I spent two years as a Teach First participant, worked within the charity as a recruiter for Scottish universities, and spent two years overseas setting up Teach For Malaysia and travelling as a network partner. At every stage it’s just been the most fantastic leadership development experience. Lots of my peers from university have gone into the private sector and, while they are enjoying successful careers, they’d be the first to accept that their experience hasn’t come close to mine for responsibility, influence or impact. You have huge autonomy as a teacher. You’re effectively managing 30 people five times a day, and each day throws up new situations and different challenges.
Both here in the UK and in Malaysia I’ve been exposed to the most amazing people – people who could rise to the top of any organisation. Their passion and energy and their positivity rub off on you. I’ve enjoyed incredible opportunities and been mentored by some genuinely inspiring people.
With a loose plan to go into consulting, I tagged along with a friend to a Teach First presentation and came out blown away by the idea. It just seemed so exciting – an opportunity for adventure at the same time as making such a difference. I also liked the idea that I wasn’t closing any doors – I would actually be adding to my skills and employability with a really well respected brand. It’s no exaggeration to say that that one-hour presentation changed the course of my life.

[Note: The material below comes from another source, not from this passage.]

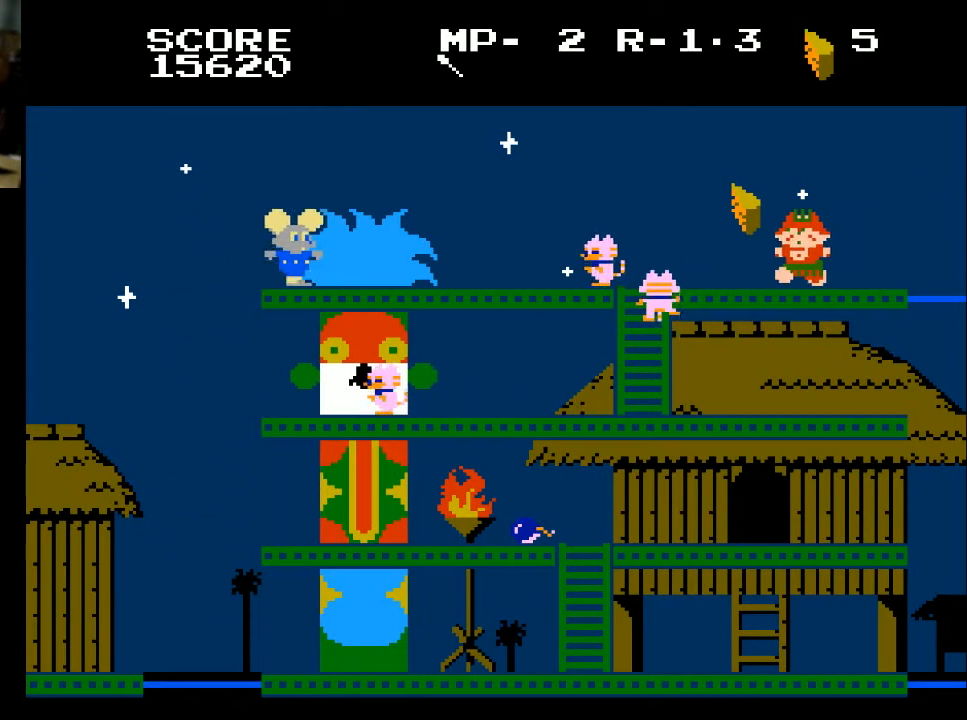
{"buttons": ["DPAD_LEFT"], "left_stick": "center", "right_stick": "center", "events": [[233, "DPAD_RIGHT", "up"], [333, "DPAD_LEFT", "down"]]}
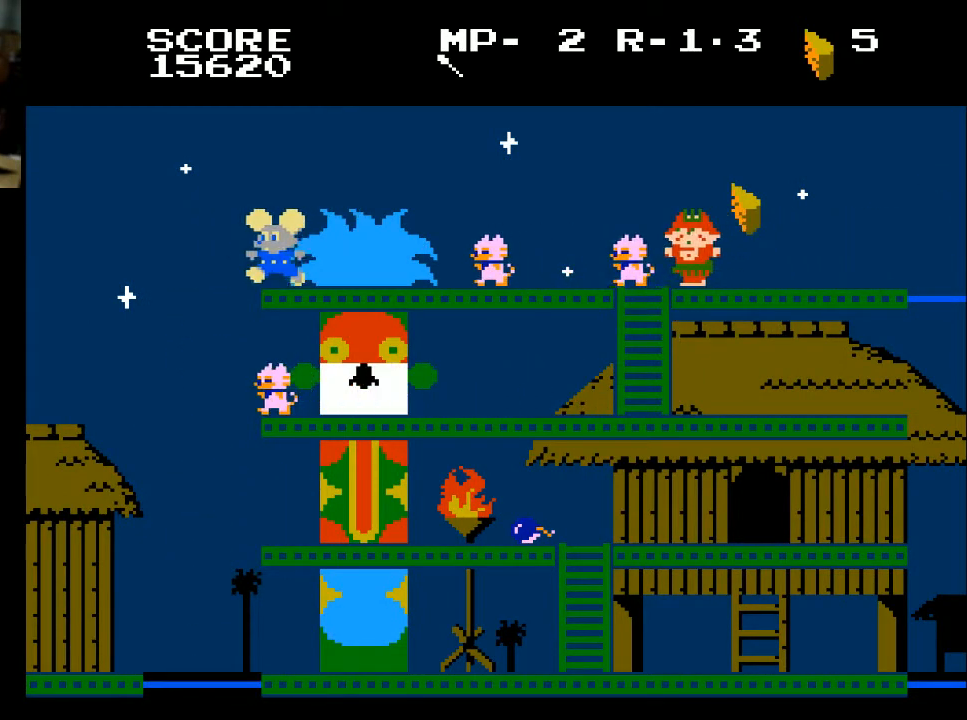
{"buttons": [], "left_stick": "center", "right_stick": "center", "events": [[67, "X", "down"], [100, "X", "up"], [400, "DPAD_LEFT", "up"]]}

Through the two years as a teacher I fell in love with working with students. Now I’m the principal at the East London Academy of Music. We’re offering young people from disadvantaged communities a quality vocational education focusing on the music industry, from writing and performing to production and management. The idea came from a conversation with my brother, who is a successful musician and producer – one half of Chase & Status – about how we both knew people who were so talented but who would never break through into the music industry without the right education and connections.
After years of planning we opened in 2014 as a creative arts school for 16 to 19 year olds offering a BTEC Level 3 education, which means that everyone continues to study English and maths and gains UCAS points. We have support and funding from around 90 companies – it’s a real partnership between education and industry – and a fantastic board, including the former director of music at The Brit School. Our intake is very mixed but it includes rappers from East London who would never previously have been offered a Level 3 qualification.
We want to change people’s perceptions of vocational education by showing how exciting and valuable it can be, and we want to develop the next generation of leaders for the music industry in the UK, as well as new artists and producers. I couldn’t have done any of this without the experience I gained through Teach First. I took a chance seven years ago and it’s paid off massively.